Last week, the Bank of England increased the base rate to three per cent, from 2.25 per cent previously.

This was the latest in a string of base rate increases, meaning that since December last year the average monthly tracker mortgage payment will have increased by £284.17 in total, according to figures from trade association UK Finance.

Andrew Simmonds, director at Parker’s Estate Agents, said: “Since the summer, I’ve been telling vendors that their house is worth what it was worth 12 months ago. I’ve lost instructions because they’ve said ‘nah’.”

He added: “Plenty have since come back to me saying: ‘You were right’.”

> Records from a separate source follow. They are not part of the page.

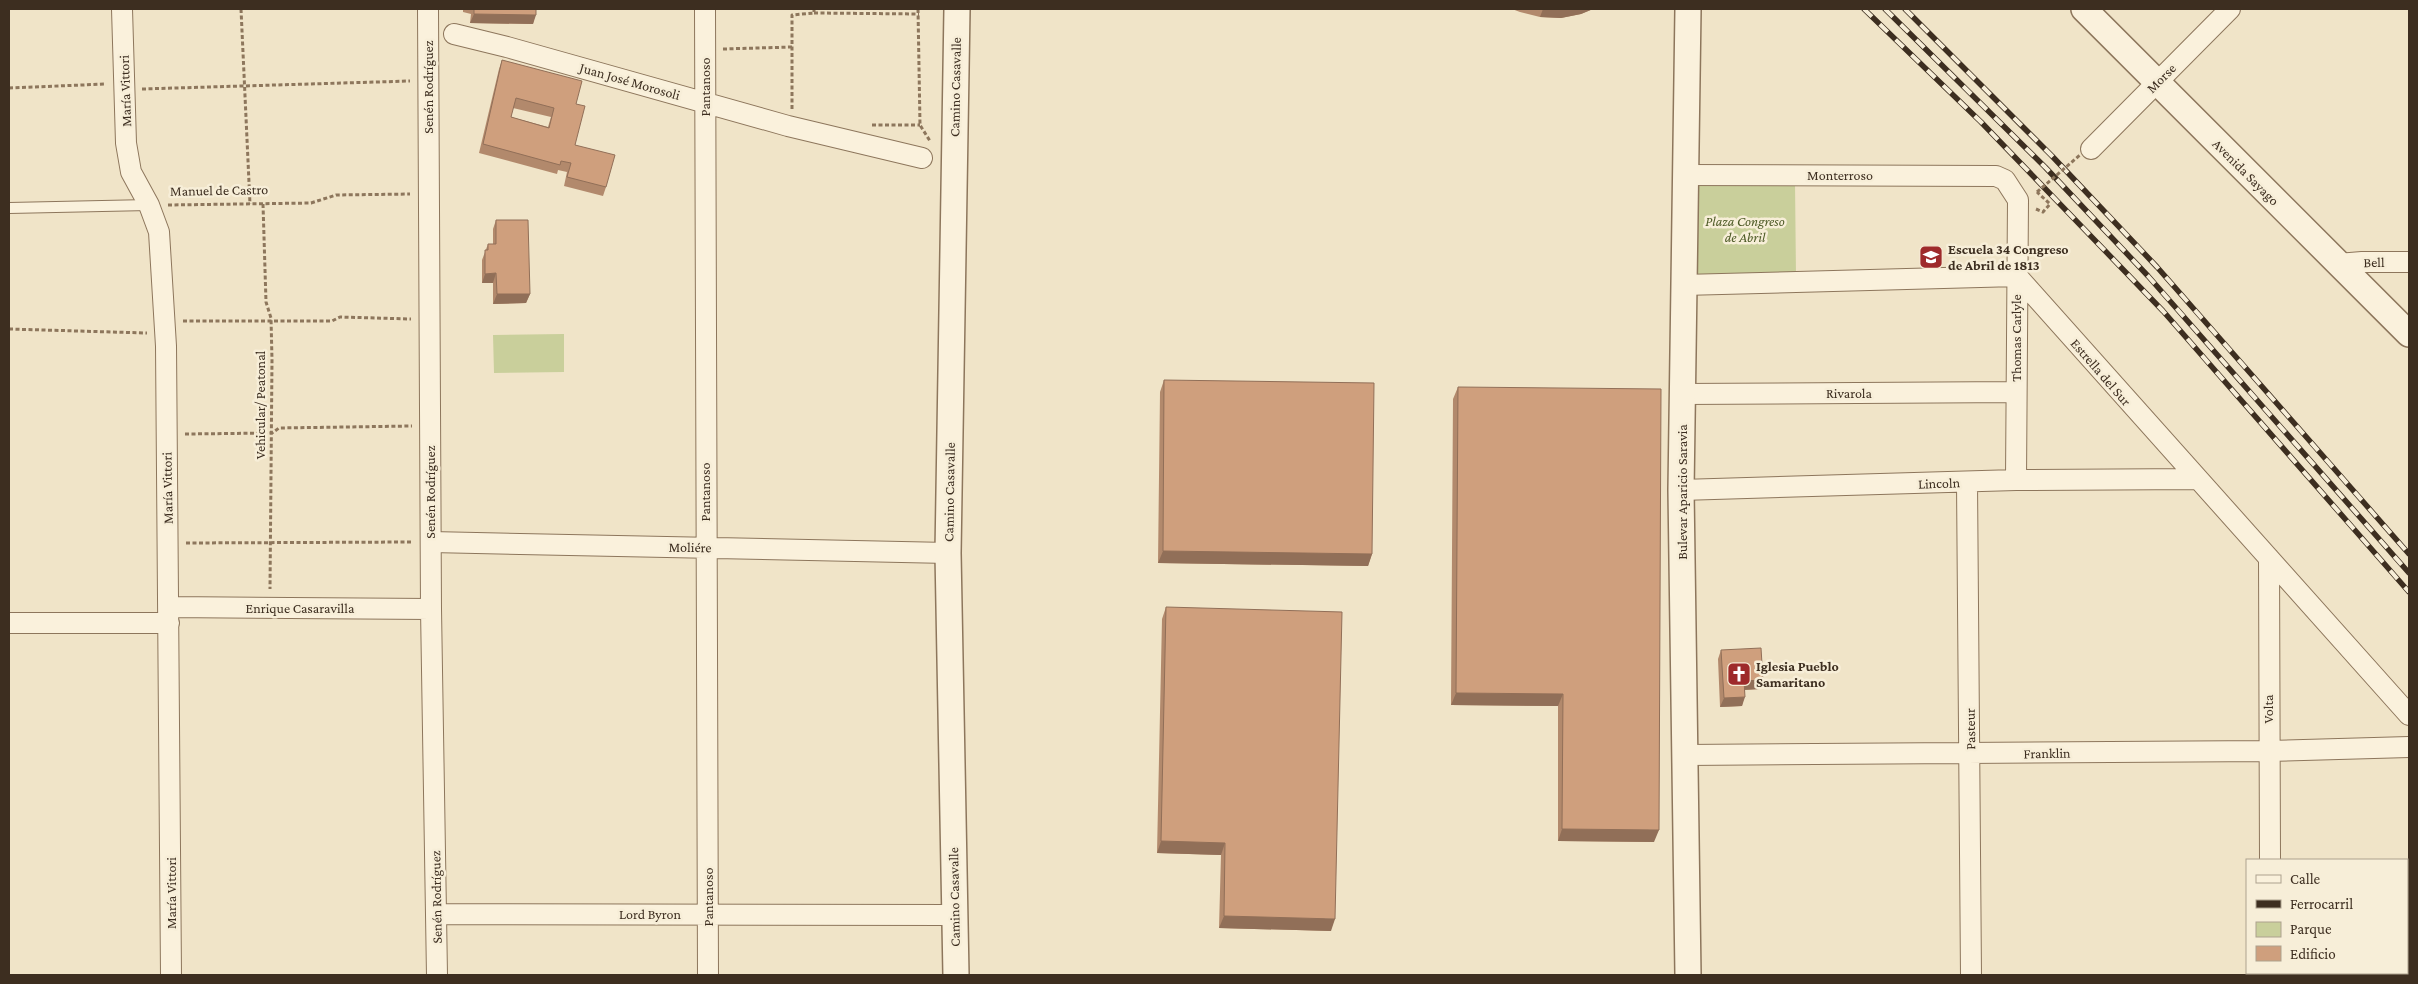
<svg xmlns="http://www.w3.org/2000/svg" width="2418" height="984" viewBox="0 0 2418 984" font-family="'Crimson Pro',serif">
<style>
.green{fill:#c9cf9b}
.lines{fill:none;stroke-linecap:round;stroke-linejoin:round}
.service-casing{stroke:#8d765c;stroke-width:12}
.minor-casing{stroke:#8d765c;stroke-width:22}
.tertiary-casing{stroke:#8d765c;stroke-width:28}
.path{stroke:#8d765c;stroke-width:3;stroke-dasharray:4 2.5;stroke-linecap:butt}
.service{stroke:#faf1dc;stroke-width:10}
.minor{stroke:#faf1dc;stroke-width:20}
.tertiary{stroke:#faf1dc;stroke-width:25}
.rail-casing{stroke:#3d2e20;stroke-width:5.5}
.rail{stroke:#f7eed8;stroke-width:4;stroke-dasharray:11;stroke-linecap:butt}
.path-bridge{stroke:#8d765c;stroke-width:3;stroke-dasharray:4 2.5;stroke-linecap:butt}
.wall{fill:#b2896c;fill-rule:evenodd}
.shaded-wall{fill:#916f58}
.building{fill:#cf9f7d;stroke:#916f58;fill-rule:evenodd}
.labels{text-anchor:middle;stroke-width:5;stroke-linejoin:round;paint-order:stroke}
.street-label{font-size:14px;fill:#3d2e20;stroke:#f7eed8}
.park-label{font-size:14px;font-style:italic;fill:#4d5a26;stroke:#f7eed8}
.poi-label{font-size:14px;font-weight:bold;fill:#3d2e20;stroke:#f7eed8;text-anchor:start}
</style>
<rect width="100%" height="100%" fill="#f0e4c8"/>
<!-- green -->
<path class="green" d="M1795,182l1,94h-98l-3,-3 1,-89z
M564,334v38l-70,1 -1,-38z"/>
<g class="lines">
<!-- service casing -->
<g class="service-casing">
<path id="service" d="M9,208l140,-3"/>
</g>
<!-- minor casing -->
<g class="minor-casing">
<path id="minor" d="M122,9l4,134 5,29 18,33 10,27 7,114 5,629
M428,9l3,600 6,366
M705,9l3,966
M454,34l53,13 281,79 134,32
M2091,149l139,-140
M1684,175l312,1 9,4 13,20 -2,280
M2338,264l24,-2h47
M1683,285l334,-9 392,439
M1682,394l334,-2
M1967,482l4,493
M1681,490l335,-10 180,-1
M431,542l517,11
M2269,558l1,302
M169,607l262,2
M9,623h160
M1685,755l583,-4 141,-4
M436,914l518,1
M2273,973v2"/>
</g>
<!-- tertiary casing -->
<g class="tertiary-casing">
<path id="tertiary" d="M1688,9l-7,481 7,485
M2084,9l325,325
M956,975l-8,-422 9,-544"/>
</g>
<!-- path -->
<path class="path" d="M241,9l9,195
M918,9l2,116 10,16
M814,13l105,1
M723,49l69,-2
M9,88l97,-4
M142,89l268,-8
M792,109v-94l22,-2v-4
M872,125h48
M263,204l3,98 5,16 1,42 -2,229
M168,205l143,-2 25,-8 74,-1
M2036,209l7,3 7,-8 -13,-12
M183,321h149l8,-4 71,2
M9,329l138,4
M185,434l87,-1 7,-5 133,-2
M186,543l226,-1"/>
<!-- service -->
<use href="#service" class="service"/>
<!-- minor -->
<use href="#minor" class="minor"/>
<!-- tertiary -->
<use href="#tertiary" class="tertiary"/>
<!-- rail casing -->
<g class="rail-casing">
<path id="rail" d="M1864,9l117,113 182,189 246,281
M1885,9l160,158 103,109 261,297
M1905,9l147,147 105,111 252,287"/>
</g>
<!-- rail -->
<use href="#rail" class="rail"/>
<!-- path-bridge -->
<path class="path-bridge" d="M2037,192l43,-37"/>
</g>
<!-- wall -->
<path class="wall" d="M463,9h73l-3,15 -63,-1 1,-9 -8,-2z
M1512,9h81l-12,5 -20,4 -21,-1 -20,-5z
M502,60l74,44 -1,41 31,42 -3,9 -39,-10 3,-14 -9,-2 -1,4 -78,-21 20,-84zM513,108l38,9 -3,10 -37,-10z
M496,220l34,74 -4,9 -33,1v-21h-11v-23l6,-16h5v-15z
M1164,380l208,174 -4,12 -210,-3 2,-171z
M1458,387l196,455 -96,-1v-135l-107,-1 2,-306z
M1166,607l165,324 -112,-3 2,-73 -64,-2 5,-234z
M1721,650l42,30 -3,9 -15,1 -3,16 -22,1 -2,-48z"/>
<!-- shaded-wall -->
<path class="shaded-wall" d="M1543,9h50l-12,5 -20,4 -21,-1z
M474,14l62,1 -3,9 -63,-1z
M496,273l-3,10h-11l3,-9z
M497,294h33l-4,9 -33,1z
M1163,551l209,3 -4,12 -210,-3z
M1763,680l-3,9 -19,1 3,-9z
M1456,693l107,1 -5,12 -107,-1z
M1745,697l-3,9 -22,1 4,-9z
M1562,829l97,1 -5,12 -96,-1z
M1161,841l64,2 -4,12 -64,-2z
M1224,916l111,3 -4,12 -112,-3z"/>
<!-- building -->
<path class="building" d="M474,9h62v6l-62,-1z
M502,60l80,21 -6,23 9,2 -10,39 40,10 -9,32 -39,-10 4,-14 -10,-2 -1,4 -77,-21zM516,98l38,10 -5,20 -38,-11z
M496,220h32l2,74h-33l-1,-21 -11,1v-24h3v-6h8z
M1164,380l210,3 -2,171 -209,-3z
M1458,387l203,2 -2,441 -97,-1 1,-135 -107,-1z
M1166,607l176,5 -7,307 -111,-3 1,-73 -64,-2z
M1761,648l2,32 -19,1 1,16 -21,1 -3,-48z"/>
<!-- icons -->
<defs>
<g id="school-square" transform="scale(1.25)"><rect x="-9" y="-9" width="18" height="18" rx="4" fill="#9e2a2b" stroke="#f7eed8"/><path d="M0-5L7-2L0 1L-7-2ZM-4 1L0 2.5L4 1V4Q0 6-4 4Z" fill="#fff"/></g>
<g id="church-square" transform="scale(1.25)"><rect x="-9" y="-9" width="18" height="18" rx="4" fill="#9e2a2b" stroke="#f7eed8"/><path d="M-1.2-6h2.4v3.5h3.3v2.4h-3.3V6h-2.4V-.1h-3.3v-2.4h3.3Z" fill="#fff"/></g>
</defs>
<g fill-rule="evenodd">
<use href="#school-square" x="1931" y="257"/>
<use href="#church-square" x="1739" y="674"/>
</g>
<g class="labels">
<!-- street labels -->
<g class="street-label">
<text transform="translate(2161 78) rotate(-45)" y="5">Morse</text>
<text transform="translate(630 81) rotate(16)" y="5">Juan José Morosoli</text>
<text transform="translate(428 87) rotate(-90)" y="5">Senén Rodríguez</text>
<text transform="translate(705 87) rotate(-90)" y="5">Pantanoso</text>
<text transform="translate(955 87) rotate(-89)" y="5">Camino Casavalle</text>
<text transform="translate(125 91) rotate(-92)" y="5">María Vittori</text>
<text transform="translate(2246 172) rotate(45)" y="5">Avenida Sayago</text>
<text x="1840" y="180">Monterroso</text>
<text transform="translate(219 190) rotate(-1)" y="5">Manuel de Castro</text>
<text transform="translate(2374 262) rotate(-1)" y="5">Bell</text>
<text transform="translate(2016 338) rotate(-90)" y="5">Thomas Carlyle</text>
<text transform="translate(2101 372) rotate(49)" y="5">Estrella del Sur</text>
<text x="1849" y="398">Rivarola</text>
<text transform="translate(260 405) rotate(-90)" y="5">Vehicular/ Peatonal</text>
<text transform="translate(1939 483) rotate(-2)" y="5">Lincoln</text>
<text transform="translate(167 488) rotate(-91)" y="5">María Vittori</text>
<text transform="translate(430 492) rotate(-90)" y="5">Senén Rodríguez</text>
<text transform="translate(705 492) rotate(-90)" y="5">Pantanoso</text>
<text transform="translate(949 492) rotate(-89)" y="5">Camino Casavalle</text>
<text transform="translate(1682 492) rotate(-90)" y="5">Bulevar Aparicio Saravia</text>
<text transform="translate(690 547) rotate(1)" y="5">Moliére</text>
<text x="300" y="613">Enrique Casaravilla</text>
<text transform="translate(2268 709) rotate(-90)" y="5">Volta</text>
<text transform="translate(1970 729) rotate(-91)" y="5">Pasteur</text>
<text transform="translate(2047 753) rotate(-1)" y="5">Franklin</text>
<text transform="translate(171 893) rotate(-90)" y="5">María Vittori</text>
<text transform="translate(436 897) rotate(-91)" y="5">Senén Rodríguez</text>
<text transform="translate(708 897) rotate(-90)" y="5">Pantanoso</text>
<text transform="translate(954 897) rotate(-91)" y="5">Camino Casavalle</text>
<text x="650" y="919">Lord Byron</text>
</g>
<!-- park labels -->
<g class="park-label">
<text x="1745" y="226">Plaza Congreso<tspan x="1745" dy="16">de Abril</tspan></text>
</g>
<!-- poi labels -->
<g class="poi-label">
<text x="1948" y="254">Escuela 34 Congreso<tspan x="1948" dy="16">de Abril de 1813</tspan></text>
<text x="1756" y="671">Iglesia Pueblo<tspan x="1756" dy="16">Samaritano</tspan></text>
</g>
</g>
<!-- border -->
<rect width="2418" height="984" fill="none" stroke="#3d2e20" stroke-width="20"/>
<!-- legend -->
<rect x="2246" y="859" width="162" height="115" fill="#f7eed8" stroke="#ada18e"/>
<rect x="2256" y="875" width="25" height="8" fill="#faf1dc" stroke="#ada18e"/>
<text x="2290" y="884" font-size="15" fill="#3d2e20">Calle</text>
<rect x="2256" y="900" width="25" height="8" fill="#3d2e20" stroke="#ada18e"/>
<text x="2290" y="909" font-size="15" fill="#3d2e20">Ferrocarril</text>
<rect x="2256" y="922" width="25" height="15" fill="#c9cf9b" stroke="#ada18e"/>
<text x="2290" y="934" font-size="15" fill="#3d2e20">Parque</text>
<rect x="2256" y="946" width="25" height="15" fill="#cf9f7d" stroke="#ada18e"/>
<text x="2290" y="959" font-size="15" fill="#3d2e20">Edificio</text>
</svg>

Nathan Emerson, chief executive of estate agent body Propertymark, said more homes for sale are coming to the market “which is providing buyers with a greater choice”.

He added: “This will therefore mean they can be more level-headed with the offers they’re putting forward which will naturally see a softening in prices being achieved over the next few months.”

Jason Tebb, chief executive officer of property search website OnTheMarket.com, said: “Sellers are likely to find that if they don’t price realistically, they may struggle to generate interest.”

Alice Haine, a personal finance analyst at Bestinvest, added: “With inflation at a 40-year high of 10.1 per cent, interest rates at three per cent, the economy slowing and the mortgage market still reeling from the effects of Liz Truss’s short tenure as prime minister, affordability is very much in the spotlight, with buyers forced to confront whether now really is the right time to buy.”